### Exercise description
Copy the text of the data below word for word, keeping every line as it appears. Leave the pictures out of your answer.

### The data
* * * *

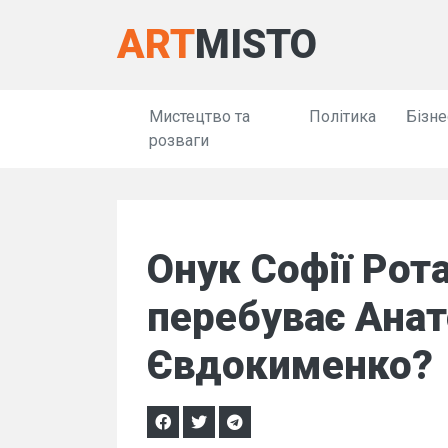
ART
MISTO
Мистецтво та
Політика
Бізне
розваги
Онук Софії Рота
перебуває Анат
Євдокименко?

* * * *

### Solved exercise
ART
MISTO
Мистецтво та
Політика
Бізне
розваги
Онук Софії Рота
перебуває Анат
Євдокименко?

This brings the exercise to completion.